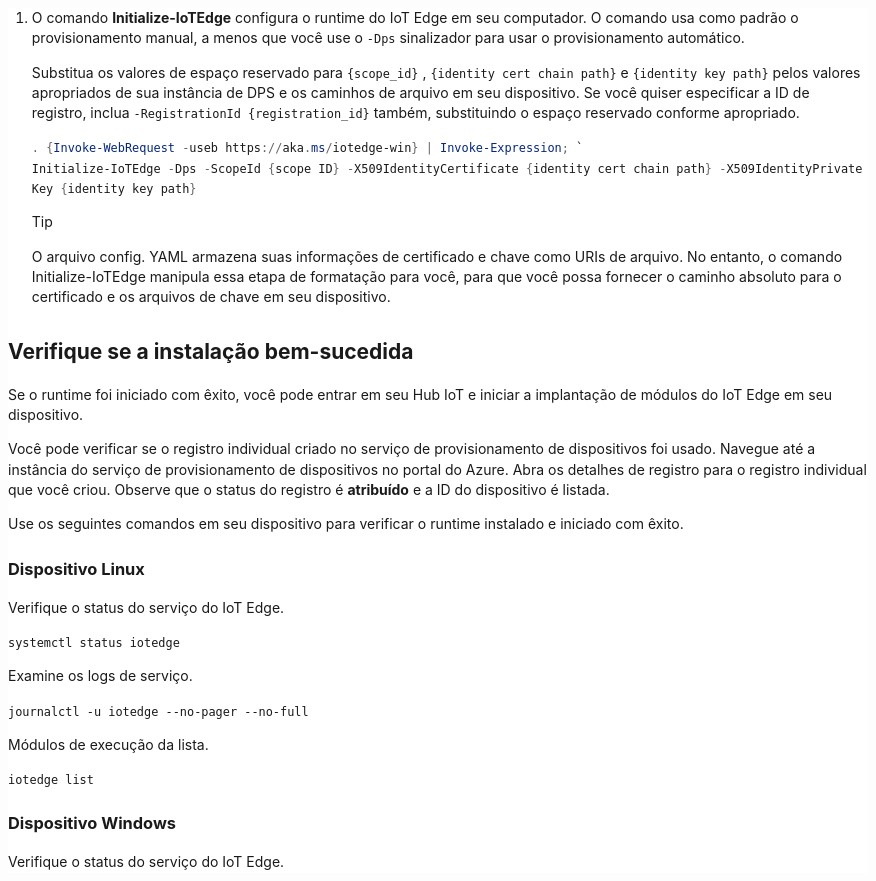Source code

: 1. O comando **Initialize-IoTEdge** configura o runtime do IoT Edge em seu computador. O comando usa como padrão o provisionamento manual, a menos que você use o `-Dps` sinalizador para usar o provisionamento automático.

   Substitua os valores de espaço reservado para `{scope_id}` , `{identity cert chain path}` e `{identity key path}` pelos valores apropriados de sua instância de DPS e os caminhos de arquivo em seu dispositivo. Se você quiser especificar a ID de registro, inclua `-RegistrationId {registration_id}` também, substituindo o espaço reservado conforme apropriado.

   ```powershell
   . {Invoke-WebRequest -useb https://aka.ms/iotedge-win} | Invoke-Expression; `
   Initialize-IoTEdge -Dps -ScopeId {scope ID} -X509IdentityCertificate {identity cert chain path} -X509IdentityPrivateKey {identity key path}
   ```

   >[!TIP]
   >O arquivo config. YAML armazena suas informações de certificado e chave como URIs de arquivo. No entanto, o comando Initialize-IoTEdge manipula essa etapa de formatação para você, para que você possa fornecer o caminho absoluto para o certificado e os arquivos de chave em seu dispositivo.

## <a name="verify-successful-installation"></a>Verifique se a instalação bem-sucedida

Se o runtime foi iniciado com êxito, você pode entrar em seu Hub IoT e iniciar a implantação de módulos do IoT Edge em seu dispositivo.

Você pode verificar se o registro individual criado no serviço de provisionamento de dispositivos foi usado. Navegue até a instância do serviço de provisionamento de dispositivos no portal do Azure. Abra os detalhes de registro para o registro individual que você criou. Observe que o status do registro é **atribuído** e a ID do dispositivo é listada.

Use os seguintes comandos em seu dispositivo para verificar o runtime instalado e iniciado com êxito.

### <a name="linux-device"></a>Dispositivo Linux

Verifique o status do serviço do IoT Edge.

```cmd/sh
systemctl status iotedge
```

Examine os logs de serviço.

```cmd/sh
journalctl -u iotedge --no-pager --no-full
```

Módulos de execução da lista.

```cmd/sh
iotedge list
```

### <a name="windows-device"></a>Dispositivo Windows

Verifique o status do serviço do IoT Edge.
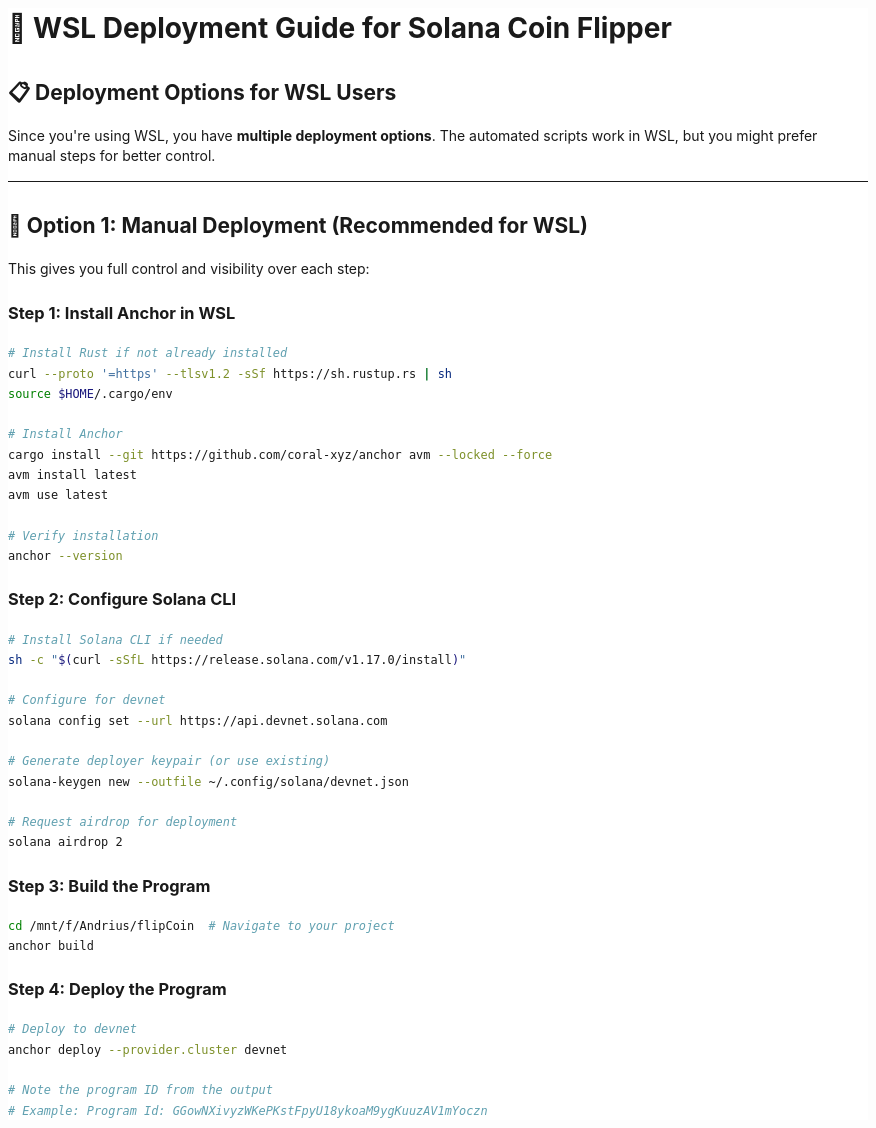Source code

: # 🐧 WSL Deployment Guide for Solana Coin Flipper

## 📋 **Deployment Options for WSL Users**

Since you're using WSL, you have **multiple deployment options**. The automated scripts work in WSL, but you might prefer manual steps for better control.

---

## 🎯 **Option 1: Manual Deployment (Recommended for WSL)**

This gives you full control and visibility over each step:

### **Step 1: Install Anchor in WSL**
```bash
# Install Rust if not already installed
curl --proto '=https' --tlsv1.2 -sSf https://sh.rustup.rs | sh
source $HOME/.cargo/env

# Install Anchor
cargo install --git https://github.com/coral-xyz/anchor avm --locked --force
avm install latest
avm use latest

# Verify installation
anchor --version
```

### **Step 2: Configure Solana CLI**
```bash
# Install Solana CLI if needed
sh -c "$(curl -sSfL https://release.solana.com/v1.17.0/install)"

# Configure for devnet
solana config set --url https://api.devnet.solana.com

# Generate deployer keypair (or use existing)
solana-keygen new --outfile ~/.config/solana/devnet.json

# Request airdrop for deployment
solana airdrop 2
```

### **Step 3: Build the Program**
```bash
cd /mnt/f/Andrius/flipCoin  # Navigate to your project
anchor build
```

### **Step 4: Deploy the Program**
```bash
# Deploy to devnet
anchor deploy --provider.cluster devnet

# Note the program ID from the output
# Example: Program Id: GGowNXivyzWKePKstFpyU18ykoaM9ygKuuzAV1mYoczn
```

+ + + +

**Work item**
All lines from the listing above that include "Configure" should be shown.

**Response below**
### **Step 2: Configure Solana CLI**
# Configure for devnet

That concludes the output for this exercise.